[[ SELECTED PASSAGE, beginning ]]
Maria Butina, the founder of the Russian equivalent of the National Rifle Association and a key ally of Vladimir Putin’s central bank deputy governor Alexander Torshin, was indicted on Tuesday on charges of conspiracy and for failure to registered as a foreign agent. According to the Department of Justice’s application for criminal complaint, Butina worked to “arrange introductions to U.S. persons having influence in American politics, including an organization promoting gun rights” and to “infiltrate those groups” to advance the Russian Federation’s agenda.

Nearly two years ago, ThinkProgress first reported on Butina and her group’s mysterious connections with the National Rifle Association and the 2016 elections. Experts at the time suggested that her connections with the Trump campaign and the gun-rights movement could be cover for a larger effort to undermine American sanctions against Russia. Among the connections noted were that Butina had somehow been able to ask Trump a question about trade with Russia at a Las Vegas campaign event and that her organization had helped pay to bring Trump surrogate and then-Milwaukee Sheriff David Clarke to Moscow.


The arrangement caught the attention of federal prosecutors and Senate Democrats investigating the Putin regime’s meddling in the 2016 elections. The alleged ties were widely dismissed and mocked by conservatives.

Photo Illustration by Adam Peck. CREDIT: AP Images/Maria Butina Why has the NRA been cozying up to Russia?

At the time, ThinkProgress reached out to Butina to ask her about her organization. In a November 17, 2016 email, we posed some questions:

1) Why did you join the NRA, given that you don’t live in the USA?

2) Why did you start The Right to Bear Arms and why is it important?

3) Does Alexander Torshin have a formal role with the organization?

4) Do you still work with him at the Bank of Russia, and if so what is your title?

5) I see that you spoke with President-Elect Trump on the campaign trail about Russian sanctions.  Have you communicated with the NRA leadership or other  American politicians about lifting sanctions on Russian guns or anything else?

6) Does the Right to Bear Arms receive any money from the NRA?  Does the NRA receive any money from the Right to Bear Arms or its supporters?

7) Some media reports have identified you as a supporter of Vladimir Putin and his United Russia party.  Is this accurate?

8) Why did your organization help pay to host Sheriff David Clarke in Moscow?  Have you brought any other American politicians?

Two days later, Butina sent a terse reply that now seems to contradict what the federal government alleges.

“I’m sorry to disappoint you,” she began, “but there is no international conspiracy at work surrounding the organization I founded, ‘The Right to Bear Arms.’”


Butina said she founded her organization in the Russian Federation “because I – and thousands of my fellow Russians – believe that Russians should be able to defend themselves and their families when the police cannot.”

“The Right to Bear Arms and your American NRA are completely separate organizations. We have no political or financial ties of any kind. Though we are literally ‘comrades in arms’ in a shared belief that a right to own a firearm makes people safer,” she continued. “I have never met President-Elect Trump, though I did get to ask him a question from the audience in a very large forum in the early days of his campaign.”

Butina then angrily reacted to an apparent misreading of the question about Clarke’s Moscow trip (“Have you brought any other American politicians?”), objecting to the suggestion that she had “bought” any American politicians.

And I deeply resent your slander against Sheriff Clarke as a “bought” politician.  My organization helped pay part of the expenses of a visiting NRA delegation to my native Russia, something any decent host would do when friends visit.  From reading your American press, it appears that the only politicians that have received large sums of money from foreign governments or organizations in exchange for influence were Bill and Hillary Clinton.  But in their wisdom, the American people put an end to that.

Butina did not respond to an email clarifying the question.

We now know that in October, Butina and Torshin had allegedly helped build a “VERY private line of communication between the Kremlin” and Republican party leaders, apparently using the NRA as a “conduit.”


Just days after Butina’s claims to ThinkProgress that there was “no international conspiracy at work,” according to an email obtained by the Department of Justice, Butina wrote that “VERY influential” people in Russia were “coming to establish a back channel of communication.”
[[ SELECTED PASSAGE, end ]]
- ABOUT THIS EXERCISE
Decide whether each statement below agrees with the article about Maria Butina, and back each yes or no with the deciding words of the article, quoted exactly.
1. Butina told ThinkProgress that she had never met Trump.
2. ThinkProgress sent its questions to Butina in an email dated November 17, 2016.
3. Butina answered the follow-up email that clarified the question about Sheriff Clarke.
[[ DATA EXCERPTS, beginning ]]
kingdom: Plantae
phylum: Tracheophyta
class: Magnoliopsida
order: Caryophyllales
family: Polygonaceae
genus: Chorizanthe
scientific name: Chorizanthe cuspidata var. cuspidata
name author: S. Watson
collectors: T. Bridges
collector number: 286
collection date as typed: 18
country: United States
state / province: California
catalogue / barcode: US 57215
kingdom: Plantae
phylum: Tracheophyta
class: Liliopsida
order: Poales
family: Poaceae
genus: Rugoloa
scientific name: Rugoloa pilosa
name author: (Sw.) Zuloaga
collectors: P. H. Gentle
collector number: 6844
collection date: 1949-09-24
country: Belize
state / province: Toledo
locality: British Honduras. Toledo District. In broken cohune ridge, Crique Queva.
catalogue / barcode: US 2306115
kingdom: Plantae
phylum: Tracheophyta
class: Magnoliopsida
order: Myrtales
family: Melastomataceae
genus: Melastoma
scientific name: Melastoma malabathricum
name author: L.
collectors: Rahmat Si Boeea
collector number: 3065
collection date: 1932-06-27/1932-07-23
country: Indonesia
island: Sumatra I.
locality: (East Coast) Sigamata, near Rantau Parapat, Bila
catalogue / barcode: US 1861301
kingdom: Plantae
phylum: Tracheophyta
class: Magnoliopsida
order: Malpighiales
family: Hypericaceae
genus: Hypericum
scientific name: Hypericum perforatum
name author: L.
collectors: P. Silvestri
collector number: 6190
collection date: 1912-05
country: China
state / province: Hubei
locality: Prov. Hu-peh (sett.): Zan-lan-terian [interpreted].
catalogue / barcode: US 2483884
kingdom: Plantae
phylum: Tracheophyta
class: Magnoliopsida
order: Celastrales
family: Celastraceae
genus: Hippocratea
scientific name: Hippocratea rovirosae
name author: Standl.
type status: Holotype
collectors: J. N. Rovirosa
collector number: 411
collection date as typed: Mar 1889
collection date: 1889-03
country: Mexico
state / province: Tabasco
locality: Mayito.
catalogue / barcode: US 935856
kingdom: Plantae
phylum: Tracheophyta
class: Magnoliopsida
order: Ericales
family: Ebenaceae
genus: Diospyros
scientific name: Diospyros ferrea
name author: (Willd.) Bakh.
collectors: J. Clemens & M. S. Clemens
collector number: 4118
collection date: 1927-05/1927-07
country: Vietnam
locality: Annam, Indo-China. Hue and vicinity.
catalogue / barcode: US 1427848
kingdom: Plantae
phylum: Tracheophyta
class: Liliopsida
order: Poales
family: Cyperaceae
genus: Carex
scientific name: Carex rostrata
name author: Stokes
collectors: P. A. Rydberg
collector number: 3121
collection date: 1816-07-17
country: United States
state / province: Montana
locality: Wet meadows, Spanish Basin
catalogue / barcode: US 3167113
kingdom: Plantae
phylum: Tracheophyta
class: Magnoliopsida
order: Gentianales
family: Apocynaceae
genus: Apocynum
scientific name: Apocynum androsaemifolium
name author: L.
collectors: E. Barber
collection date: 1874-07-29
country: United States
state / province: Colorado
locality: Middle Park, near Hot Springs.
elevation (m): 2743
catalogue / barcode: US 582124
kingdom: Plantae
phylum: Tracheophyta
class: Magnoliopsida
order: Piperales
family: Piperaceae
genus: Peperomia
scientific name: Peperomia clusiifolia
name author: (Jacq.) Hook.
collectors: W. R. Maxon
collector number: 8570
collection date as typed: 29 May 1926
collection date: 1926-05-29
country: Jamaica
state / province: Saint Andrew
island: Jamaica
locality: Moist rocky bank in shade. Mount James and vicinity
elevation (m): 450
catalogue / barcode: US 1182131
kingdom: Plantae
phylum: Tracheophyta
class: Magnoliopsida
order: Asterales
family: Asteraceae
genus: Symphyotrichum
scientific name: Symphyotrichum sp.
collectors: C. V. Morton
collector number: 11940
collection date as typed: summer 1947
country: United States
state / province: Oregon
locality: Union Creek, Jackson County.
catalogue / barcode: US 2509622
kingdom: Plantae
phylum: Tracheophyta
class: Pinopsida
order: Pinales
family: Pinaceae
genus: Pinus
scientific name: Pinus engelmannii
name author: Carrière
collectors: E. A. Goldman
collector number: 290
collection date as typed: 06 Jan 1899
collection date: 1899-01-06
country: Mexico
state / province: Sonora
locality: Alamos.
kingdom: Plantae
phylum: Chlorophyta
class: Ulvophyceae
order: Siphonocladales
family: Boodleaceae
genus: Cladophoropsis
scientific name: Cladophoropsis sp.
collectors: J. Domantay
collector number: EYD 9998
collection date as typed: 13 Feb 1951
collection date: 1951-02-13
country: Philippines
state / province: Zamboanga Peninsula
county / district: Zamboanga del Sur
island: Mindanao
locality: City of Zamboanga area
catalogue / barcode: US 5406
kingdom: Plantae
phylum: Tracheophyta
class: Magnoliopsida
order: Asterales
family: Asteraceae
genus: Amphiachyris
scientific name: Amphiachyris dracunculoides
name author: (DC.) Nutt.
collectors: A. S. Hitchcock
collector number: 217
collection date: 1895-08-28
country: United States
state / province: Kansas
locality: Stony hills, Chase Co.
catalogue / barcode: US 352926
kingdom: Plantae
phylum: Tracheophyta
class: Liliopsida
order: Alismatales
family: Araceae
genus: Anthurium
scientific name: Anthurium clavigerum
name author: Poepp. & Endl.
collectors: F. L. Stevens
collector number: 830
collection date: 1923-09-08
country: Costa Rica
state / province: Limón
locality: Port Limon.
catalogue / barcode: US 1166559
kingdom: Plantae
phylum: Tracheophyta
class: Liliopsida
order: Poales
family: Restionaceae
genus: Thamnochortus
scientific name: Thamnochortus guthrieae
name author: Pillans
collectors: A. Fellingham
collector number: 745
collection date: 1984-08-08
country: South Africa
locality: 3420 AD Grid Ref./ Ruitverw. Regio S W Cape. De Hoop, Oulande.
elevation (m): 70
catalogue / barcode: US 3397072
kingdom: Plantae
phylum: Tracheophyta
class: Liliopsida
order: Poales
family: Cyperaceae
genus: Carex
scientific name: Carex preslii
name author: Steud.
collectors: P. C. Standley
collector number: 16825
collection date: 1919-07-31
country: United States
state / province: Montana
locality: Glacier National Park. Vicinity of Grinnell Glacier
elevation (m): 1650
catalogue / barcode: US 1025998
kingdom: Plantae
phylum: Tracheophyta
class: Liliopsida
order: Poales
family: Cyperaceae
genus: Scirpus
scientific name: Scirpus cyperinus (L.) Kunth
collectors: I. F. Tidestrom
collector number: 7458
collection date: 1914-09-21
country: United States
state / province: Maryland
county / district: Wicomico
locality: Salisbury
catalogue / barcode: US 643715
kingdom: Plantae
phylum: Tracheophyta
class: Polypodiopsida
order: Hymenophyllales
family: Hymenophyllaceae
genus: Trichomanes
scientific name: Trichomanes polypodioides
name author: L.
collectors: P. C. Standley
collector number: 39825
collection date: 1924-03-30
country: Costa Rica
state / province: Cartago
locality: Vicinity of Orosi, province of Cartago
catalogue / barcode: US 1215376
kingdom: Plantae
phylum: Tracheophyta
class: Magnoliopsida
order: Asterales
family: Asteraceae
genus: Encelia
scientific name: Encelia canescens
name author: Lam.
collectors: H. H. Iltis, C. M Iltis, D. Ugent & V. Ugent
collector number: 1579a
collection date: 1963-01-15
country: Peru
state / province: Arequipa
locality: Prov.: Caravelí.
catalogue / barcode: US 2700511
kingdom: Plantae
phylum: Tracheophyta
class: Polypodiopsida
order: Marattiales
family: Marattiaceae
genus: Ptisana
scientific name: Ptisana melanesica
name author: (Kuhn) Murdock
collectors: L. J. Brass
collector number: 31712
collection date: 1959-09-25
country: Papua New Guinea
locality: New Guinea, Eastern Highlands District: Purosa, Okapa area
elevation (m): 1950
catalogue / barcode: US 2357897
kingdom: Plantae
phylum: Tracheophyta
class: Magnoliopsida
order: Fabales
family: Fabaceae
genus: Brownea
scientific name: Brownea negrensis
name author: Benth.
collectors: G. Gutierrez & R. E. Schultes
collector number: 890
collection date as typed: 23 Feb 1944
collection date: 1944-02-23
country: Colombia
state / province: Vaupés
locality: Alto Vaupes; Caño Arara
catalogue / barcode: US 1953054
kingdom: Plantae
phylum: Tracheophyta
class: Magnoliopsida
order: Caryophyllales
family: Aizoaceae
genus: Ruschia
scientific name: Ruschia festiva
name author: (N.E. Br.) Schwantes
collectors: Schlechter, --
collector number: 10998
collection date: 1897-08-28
[[ DATA EXCERPTS, end ]]
- RESULT
1. Yes: "I have never met President-Elect Trump"
2. Yes: "In a November 17, 2016 email, we posed some questions"
3. No: "Butina did not respond to an email clarifying the question."